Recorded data
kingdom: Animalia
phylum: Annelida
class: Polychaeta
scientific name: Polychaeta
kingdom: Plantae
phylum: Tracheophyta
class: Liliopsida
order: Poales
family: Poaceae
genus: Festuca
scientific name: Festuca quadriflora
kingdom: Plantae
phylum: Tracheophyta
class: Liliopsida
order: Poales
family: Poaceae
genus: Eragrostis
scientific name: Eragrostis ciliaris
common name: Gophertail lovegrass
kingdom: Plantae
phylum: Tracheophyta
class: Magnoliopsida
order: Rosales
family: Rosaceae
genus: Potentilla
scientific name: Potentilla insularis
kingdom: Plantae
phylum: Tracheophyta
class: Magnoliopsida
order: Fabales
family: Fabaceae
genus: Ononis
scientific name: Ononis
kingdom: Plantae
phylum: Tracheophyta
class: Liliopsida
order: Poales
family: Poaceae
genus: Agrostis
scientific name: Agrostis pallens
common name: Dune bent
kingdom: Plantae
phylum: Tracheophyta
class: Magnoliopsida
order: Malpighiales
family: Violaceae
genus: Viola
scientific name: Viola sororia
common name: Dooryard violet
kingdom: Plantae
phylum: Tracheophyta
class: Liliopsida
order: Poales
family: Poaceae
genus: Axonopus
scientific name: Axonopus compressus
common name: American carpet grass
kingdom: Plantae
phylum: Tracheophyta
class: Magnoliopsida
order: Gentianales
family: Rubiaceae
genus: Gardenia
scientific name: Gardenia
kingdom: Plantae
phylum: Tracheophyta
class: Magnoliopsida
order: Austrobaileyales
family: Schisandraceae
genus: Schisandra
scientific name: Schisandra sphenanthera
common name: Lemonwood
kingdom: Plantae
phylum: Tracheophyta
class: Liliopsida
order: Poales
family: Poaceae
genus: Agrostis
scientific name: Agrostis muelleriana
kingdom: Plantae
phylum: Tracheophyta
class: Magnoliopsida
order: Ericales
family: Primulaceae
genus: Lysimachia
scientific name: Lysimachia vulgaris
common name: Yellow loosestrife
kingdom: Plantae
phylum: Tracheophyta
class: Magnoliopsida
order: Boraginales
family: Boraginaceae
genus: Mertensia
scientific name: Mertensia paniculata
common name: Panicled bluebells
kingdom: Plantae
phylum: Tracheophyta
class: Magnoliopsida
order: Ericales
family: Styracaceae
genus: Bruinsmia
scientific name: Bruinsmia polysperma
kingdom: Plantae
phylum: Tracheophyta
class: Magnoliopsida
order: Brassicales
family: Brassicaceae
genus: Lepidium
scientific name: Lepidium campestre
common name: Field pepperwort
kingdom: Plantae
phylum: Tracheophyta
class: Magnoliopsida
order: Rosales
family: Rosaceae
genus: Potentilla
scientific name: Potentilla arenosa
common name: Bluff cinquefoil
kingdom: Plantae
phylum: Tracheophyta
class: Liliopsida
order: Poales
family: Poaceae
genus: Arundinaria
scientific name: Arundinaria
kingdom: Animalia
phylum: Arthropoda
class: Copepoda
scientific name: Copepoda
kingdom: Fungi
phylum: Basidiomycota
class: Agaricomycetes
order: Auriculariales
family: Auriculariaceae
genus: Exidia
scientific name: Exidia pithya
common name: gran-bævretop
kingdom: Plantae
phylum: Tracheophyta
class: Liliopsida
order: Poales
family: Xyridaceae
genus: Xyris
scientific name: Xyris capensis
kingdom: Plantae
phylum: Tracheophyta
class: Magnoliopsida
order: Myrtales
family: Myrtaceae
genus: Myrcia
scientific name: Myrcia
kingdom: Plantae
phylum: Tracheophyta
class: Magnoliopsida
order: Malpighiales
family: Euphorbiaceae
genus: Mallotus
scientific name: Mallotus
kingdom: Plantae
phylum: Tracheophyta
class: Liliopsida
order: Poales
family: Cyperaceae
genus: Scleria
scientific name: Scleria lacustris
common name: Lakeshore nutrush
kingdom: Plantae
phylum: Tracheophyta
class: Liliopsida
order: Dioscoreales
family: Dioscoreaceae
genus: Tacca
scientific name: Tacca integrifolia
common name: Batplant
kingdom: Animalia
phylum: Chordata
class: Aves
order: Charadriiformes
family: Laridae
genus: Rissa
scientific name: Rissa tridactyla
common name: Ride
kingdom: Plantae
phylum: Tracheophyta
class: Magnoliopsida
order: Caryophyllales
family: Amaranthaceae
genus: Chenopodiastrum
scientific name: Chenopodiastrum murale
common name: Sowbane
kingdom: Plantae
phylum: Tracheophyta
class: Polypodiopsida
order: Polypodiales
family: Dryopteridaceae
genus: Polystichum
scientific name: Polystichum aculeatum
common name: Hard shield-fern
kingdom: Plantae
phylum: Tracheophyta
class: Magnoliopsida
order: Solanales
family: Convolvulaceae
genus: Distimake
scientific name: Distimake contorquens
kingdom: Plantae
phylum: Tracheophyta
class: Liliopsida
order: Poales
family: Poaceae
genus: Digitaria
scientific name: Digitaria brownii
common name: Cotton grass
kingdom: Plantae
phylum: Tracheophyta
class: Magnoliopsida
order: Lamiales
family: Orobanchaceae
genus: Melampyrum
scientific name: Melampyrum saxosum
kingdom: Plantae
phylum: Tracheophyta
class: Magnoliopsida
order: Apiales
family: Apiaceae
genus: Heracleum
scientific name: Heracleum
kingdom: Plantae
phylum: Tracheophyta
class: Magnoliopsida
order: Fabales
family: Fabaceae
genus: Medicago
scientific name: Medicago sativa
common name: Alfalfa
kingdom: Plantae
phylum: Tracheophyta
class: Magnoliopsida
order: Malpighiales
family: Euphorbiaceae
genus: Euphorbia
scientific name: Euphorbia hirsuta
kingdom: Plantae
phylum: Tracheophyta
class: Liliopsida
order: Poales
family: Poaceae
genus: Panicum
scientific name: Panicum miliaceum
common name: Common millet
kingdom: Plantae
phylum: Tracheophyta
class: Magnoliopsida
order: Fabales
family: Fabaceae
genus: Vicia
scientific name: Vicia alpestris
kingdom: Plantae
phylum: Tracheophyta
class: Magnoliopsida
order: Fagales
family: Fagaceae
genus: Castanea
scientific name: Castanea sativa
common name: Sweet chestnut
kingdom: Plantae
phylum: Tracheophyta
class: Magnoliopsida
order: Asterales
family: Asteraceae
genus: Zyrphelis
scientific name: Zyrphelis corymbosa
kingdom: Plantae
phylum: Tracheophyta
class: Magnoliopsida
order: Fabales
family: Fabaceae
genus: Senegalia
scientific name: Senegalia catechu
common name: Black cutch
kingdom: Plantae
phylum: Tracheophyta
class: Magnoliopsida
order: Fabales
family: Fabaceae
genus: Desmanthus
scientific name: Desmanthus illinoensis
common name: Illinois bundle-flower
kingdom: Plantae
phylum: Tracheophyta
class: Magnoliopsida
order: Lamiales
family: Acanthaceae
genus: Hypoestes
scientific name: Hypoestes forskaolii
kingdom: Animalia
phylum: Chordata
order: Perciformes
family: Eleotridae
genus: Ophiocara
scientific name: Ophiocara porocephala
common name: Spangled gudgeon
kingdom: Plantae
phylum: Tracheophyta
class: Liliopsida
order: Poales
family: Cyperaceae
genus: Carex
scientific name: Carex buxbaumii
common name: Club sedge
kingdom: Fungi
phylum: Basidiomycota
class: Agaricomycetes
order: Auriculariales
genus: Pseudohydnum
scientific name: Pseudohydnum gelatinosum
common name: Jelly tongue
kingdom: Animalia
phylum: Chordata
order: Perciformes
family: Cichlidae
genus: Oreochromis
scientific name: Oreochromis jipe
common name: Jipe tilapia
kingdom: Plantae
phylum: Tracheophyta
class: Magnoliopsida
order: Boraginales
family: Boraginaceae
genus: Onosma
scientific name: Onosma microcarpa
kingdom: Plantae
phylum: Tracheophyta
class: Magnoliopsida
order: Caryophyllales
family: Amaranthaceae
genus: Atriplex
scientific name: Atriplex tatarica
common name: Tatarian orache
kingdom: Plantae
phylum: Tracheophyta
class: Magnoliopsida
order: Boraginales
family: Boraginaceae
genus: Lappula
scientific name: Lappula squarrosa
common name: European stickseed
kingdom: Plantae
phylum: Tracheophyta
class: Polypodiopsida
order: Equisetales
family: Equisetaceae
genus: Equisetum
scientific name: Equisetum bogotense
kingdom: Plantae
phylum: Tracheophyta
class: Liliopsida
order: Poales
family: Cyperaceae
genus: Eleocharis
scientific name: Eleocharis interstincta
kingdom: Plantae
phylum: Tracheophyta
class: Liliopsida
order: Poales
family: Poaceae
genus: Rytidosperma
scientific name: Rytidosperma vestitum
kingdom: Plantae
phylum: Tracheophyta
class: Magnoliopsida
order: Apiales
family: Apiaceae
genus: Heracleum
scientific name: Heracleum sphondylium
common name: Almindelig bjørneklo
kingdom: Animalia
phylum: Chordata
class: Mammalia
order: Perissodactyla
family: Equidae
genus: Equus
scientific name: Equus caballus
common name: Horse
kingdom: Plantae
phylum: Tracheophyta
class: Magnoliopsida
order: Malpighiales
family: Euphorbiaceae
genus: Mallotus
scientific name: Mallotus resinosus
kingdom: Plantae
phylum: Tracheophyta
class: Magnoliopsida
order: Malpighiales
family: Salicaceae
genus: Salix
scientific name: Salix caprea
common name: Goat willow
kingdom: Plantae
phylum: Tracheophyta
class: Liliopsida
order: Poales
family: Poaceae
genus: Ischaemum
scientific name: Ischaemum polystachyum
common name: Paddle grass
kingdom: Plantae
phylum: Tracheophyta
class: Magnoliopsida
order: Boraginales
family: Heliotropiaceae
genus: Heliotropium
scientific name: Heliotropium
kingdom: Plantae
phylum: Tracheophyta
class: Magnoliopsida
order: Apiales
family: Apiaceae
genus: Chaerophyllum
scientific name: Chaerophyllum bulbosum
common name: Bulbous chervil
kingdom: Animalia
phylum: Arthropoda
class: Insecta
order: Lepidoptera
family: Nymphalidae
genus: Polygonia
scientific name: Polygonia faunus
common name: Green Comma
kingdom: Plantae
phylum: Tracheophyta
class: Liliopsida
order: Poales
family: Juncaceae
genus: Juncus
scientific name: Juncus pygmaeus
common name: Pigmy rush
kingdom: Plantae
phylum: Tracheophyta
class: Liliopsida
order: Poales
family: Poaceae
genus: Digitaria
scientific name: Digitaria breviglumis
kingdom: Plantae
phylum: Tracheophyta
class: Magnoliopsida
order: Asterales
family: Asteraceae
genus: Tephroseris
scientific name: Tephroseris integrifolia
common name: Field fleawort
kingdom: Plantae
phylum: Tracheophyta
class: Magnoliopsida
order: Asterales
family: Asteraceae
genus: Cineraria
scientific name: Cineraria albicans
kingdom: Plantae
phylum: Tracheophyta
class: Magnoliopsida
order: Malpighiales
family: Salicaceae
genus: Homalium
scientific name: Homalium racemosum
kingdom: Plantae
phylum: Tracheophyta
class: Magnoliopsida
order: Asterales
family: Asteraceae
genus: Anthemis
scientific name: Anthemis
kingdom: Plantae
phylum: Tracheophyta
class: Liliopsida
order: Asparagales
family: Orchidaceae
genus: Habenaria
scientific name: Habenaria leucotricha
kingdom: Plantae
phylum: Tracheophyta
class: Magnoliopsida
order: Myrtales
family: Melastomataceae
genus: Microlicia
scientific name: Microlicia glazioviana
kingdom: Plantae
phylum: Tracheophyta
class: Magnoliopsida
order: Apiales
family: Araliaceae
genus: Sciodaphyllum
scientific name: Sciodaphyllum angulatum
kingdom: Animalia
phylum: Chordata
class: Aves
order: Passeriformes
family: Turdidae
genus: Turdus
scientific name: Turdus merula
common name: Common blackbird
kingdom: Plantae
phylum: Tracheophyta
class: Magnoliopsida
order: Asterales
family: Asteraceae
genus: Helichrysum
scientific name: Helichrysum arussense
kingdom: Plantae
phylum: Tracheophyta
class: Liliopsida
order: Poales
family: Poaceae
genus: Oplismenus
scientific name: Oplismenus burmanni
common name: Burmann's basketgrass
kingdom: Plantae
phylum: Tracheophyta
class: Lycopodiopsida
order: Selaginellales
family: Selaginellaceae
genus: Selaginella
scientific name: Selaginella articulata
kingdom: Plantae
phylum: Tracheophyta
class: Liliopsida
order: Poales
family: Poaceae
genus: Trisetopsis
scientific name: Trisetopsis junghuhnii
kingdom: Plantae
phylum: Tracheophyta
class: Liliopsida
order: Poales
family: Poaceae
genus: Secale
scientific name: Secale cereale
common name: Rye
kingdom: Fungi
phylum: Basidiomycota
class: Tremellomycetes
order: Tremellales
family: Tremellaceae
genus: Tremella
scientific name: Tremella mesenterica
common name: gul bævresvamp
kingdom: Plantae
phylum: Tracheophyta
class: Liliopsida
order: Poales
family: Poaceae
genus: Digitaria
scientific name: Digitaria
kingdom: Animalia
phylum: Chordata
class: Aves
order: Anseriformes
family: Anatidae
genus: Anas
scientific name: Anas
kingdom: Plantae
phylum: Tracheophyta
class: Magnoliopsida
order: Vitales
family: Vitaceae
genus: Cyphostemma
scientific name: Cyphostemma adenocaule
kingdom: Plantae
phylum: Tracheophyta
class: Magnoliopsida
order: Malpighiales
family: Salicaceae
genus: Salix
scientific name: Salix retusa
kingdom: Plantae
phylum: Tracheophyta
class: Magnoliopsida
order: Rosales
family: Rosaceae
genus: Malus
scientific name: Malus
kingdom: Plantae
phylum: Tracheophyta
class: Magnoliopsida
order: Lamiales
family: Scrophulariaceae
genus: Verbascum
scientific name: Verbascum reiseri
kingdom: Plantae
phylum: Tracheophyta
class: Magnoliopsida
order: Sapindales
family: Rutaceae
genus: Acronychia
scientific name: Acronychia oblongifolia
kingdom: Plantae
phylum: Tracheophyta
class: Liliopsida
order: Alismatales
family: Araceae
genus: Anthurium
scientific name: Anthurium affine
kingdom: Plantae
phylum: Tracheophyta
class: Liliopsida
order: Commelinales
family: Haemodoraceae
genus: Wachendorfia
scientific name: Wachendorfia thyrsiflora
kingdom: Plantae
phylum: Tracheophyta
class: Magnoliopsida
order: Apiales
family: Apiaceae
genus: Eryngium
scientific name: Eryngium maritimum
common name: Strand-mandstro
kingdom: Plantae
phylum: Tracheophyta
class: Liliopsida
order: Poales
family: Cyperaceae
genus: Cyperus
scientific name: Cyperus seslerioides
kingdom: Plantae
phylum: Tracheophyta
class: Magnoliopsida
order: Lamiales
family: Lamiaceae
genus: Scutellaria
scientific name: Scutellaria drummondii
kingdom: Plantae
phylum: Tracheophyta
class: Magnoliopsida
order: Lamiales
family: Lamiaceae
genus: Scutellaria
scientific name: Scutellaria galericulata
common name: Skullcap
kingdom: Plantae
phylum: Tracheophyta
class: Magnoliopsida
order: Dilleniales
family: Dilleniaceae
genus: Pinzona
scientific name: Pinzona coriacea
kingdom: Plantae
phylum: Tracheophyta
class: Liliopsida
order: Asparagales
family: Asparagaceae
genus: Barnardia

*THE PROBLEM*
Give the material from the line with "scientific name: Acronychia oblongifolia" to the line with "family: Haemodoraceae" as a two-column CSV headed field and value. Use one row per line and put each entry in its own double-quoted field, with any line breaks replaced by spaces.

*TASK ANSWER*
field,value
"scientific name:","Acronychia oblongifolia"
"kingdom:","Plantae"
"phylum:","Tracheophyta"
"class:","Liliopsida"
"order:","Alismatales"
"family:","Araceae"
"genus:","Anthurium"
"scientific name:","Anthurium affine"
"kingdom:","Plantae"
"phylum:","Tracheophyta"
"class:","Liliopsida"
"order:","Commelinales"
"family:","Haemodoraceae"